Хотя Шон Фордайс и был ярым сторонником смертной казни, как настоящий телевизионщик не мог позволить личным пристрастиям скрыть настоящую сенсацию. Казнь невинного человека наверняка нанесет серьезный удар по институту смертной казни, но Фордайса это ничуть не смущало. Он оказался в самом центре сенсационных событий – второй по рейтингу новости Си-эн-эн – и не собирался упускать такой потрясающий шанс.

И сейчас он не видел ничего страшного в том, чтобы напасть из засады даже на тех, кто всегда поддерживал его самого.

Бойетт исчез с экрана.

– Вы видели кольцо, Рива? – обрушился на нее Фордайс.

Женщина выглядела так, будто только что повстречалась с призраком. Однако она сумела взять себя в руки и вспомнила, что идет запись.

– Это кольцо Николь?

– Трудно сказать. Кто этот парень, откуда он взялся?

– Он – серийный насильник, которого много раз судили.
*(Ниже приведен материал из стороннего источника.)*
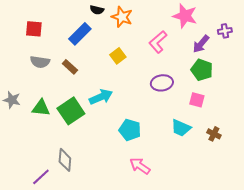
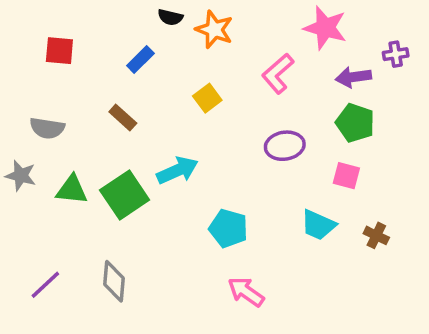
blue rectangle: (80, 34) -> (140, 59), size x0.7
purple arrow: (201, 44) -> (353, 77), turned 42
gray semicircle: (40, 62) -> (47, 128), moved
purple line: (41, 177) -> (45, 285), moved

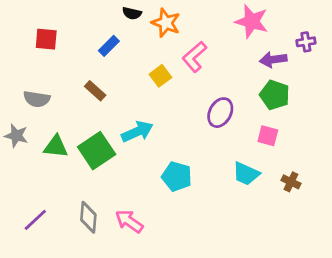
pink L-shape: (278, 74) -> (194, 57), moved
purple ellipse: (285, 146) -> (220, 113), turned -52
pink arrow: (246, 292) -> (129, 221), moved

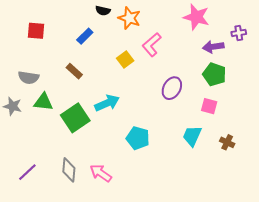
green triangle: (56, 147) -> (43, 102), moved
cyan trapezoid: (246, 174) -> (192, 136), turned 90

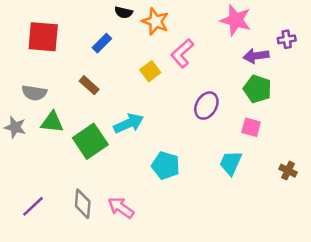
red square: (36, 31) -> (43, 37), size x1.5
brown cross: (227, 142) -> (288, 171), moved

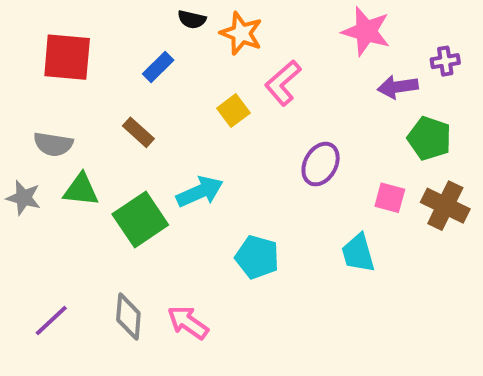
green pentagon: (257, 89) -> (429, 138), moved
cyan trapezoid: (231, 163) -> (358, 253), turned -40
brown cross: (288, 171) -> (445, 206), moved, size x1.6

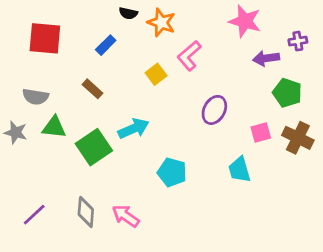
pink square: (390, 198) -> (261, 132), turned -30

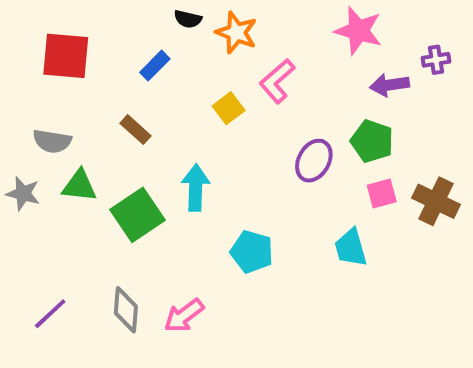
green pentagon: (287, 93) -> (372, 141), moved
cyan arrow: (134, 129) -> (196, 188), turned -64
pink arrow: (126, 216) -> (184, 316), turned -72

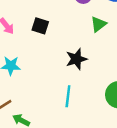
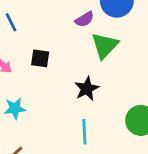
green triangle: (98, 24) -> (105, 46), size x1.5

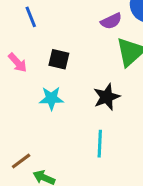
cyan star: (15, 108) -> (51, 98), moved

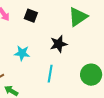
cyan star: (51, 98) -> (22, 53), moved

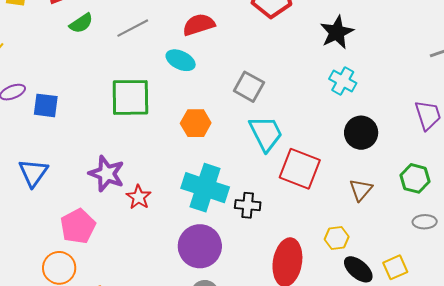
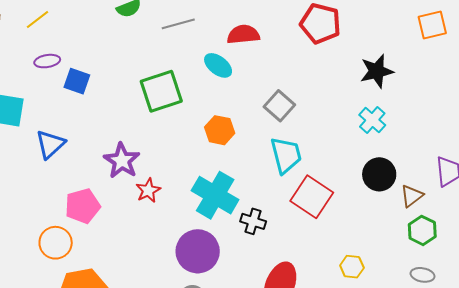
green square: (130, 97) -> (161, 91), turned -30
brown triangle: (361, 190) -> (412, 196), moved
yellow hexagon: (337, 238) -> (352, 267), moved

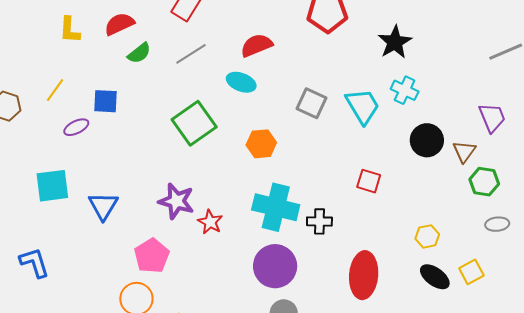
blue square: (77, 81) -> (105, 101), moved
cyan trapezoid: (286, 155) -> (363, 106), moved
red square: (312, 197) -> (369, 181), size x0.6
– Понятно. И кто ему поверит?

– А вы сами ему не верите, Рива?

– Конечно, нет! – Однако ее слезы высохли, и в словах уже не было прежней уверенности. Рива была сбита с толку и выглядела раздавленной. Увидев, что Фордайс собирается задать следующий вопрос, она сказала: – Шон, для нас это был очень трудный день. Мы уезжаем домой.
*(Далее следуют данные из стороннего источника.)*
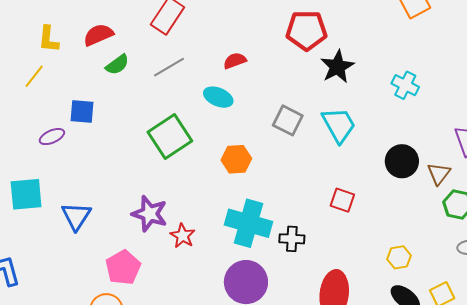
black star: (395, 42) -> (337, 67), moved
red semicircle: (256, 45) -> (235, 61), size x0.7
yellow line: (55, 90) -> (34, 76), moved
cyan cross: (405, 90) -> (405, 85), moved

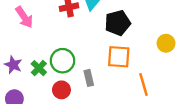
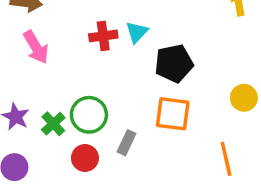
gray rectangle: (89, 78) -> (126, 143), turned 35
orange line: (143, 85) -> (226, 159), moved

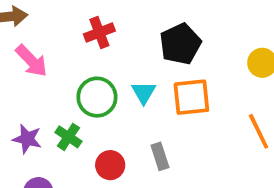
cyan triangle: (137, 32) -> (144, 92), moved
green circle: (89, 115) -> (97, 97), moved
gray rectangle: (126, 143) -> (160, 156), moved, turned -30

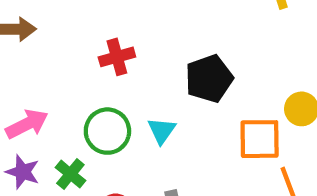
pink arrow: (31, 61) -> (27, 124), moved, turned -78
orange square: (191, 97) -> (260, 139), moved

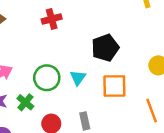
red cross: (117, 57) -> (52, 19), moved
orange square: (260, 139) -> (114, 86), moved

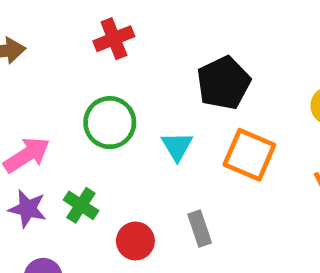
green circle: (47, 78) -> (110, 123), moved
orange square: (114, 86) -> (249, 155), turned 30

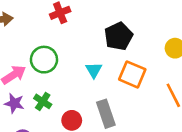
green circle: (110, 123) -> (44, 60), moved
gray rectangle: (200, 229) -> (106, 114), size x1.5

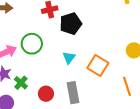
black pentagon: (118, 36) -> (71, 24), moved
green cross: (43, 101) -> (21, 83), moved

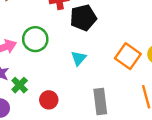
orange square: (98, 65) -> (128, 56), moved
gray rectangle: (73, 93) -> (100, 101), moved

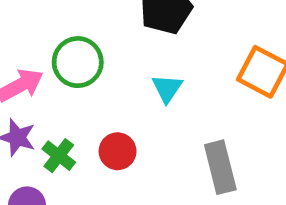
red circle: (49, 100) -> (118, 151), moved

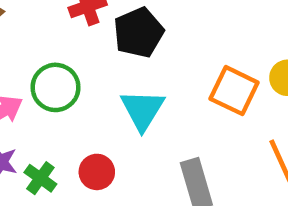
cyan triangle: (167, 88) -> (142, 110), size x1.5

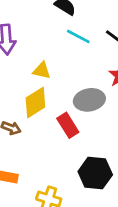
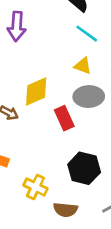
yellow triangle: (42, 70) -> (83, 66), moved

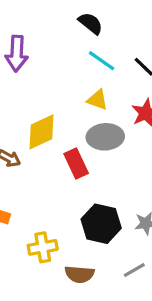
yellow cross: (35, 187) -> (43, 247), turned -35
– Да, конечно, Рива. Один последний вопрос: вы видели казнь, как считаете, ее стоит показывать по телевизору?

Рива сдернула микрофон с жакета и поднялась с места:

– Пойдем, Уоллис. Я устала.

Интервью было закончено. Рива, Уоллис и двое детей с братом Ронни, выйдя из мотеля, сели в церковный автобус и отправились в Слоун.

В аэропорту Кит позвонил Дане и рассказал о последних событиях. Он уже потерял счет времени, плохо соображал, где находится и куда ехать дальше. Когда он сообщил, стараясь подбирать слова помягче, что присутствовал на казни, Дана на миг потеряла дар речи. Короткий разговор завершился ее вопросом, все ли с ним в порядке, и его ответом, что точно – нет.

Самолет поднялся в воздух в 19.05 и вскоре вошел в полосу плотной облачности, где его начало бросать из стороны в сторону, как старый грузовик на ухабах разбитой дороги.

– Средняя турбулентность, – как выразился пилот, когда они поднялись на борт.

Чтобы отвлечься от рева двигателей, ужасной болтанки и мелькавших в голове картинок из событий двух последних часов, пастор закрыл глаза и погрузился в спасительное оцепенение.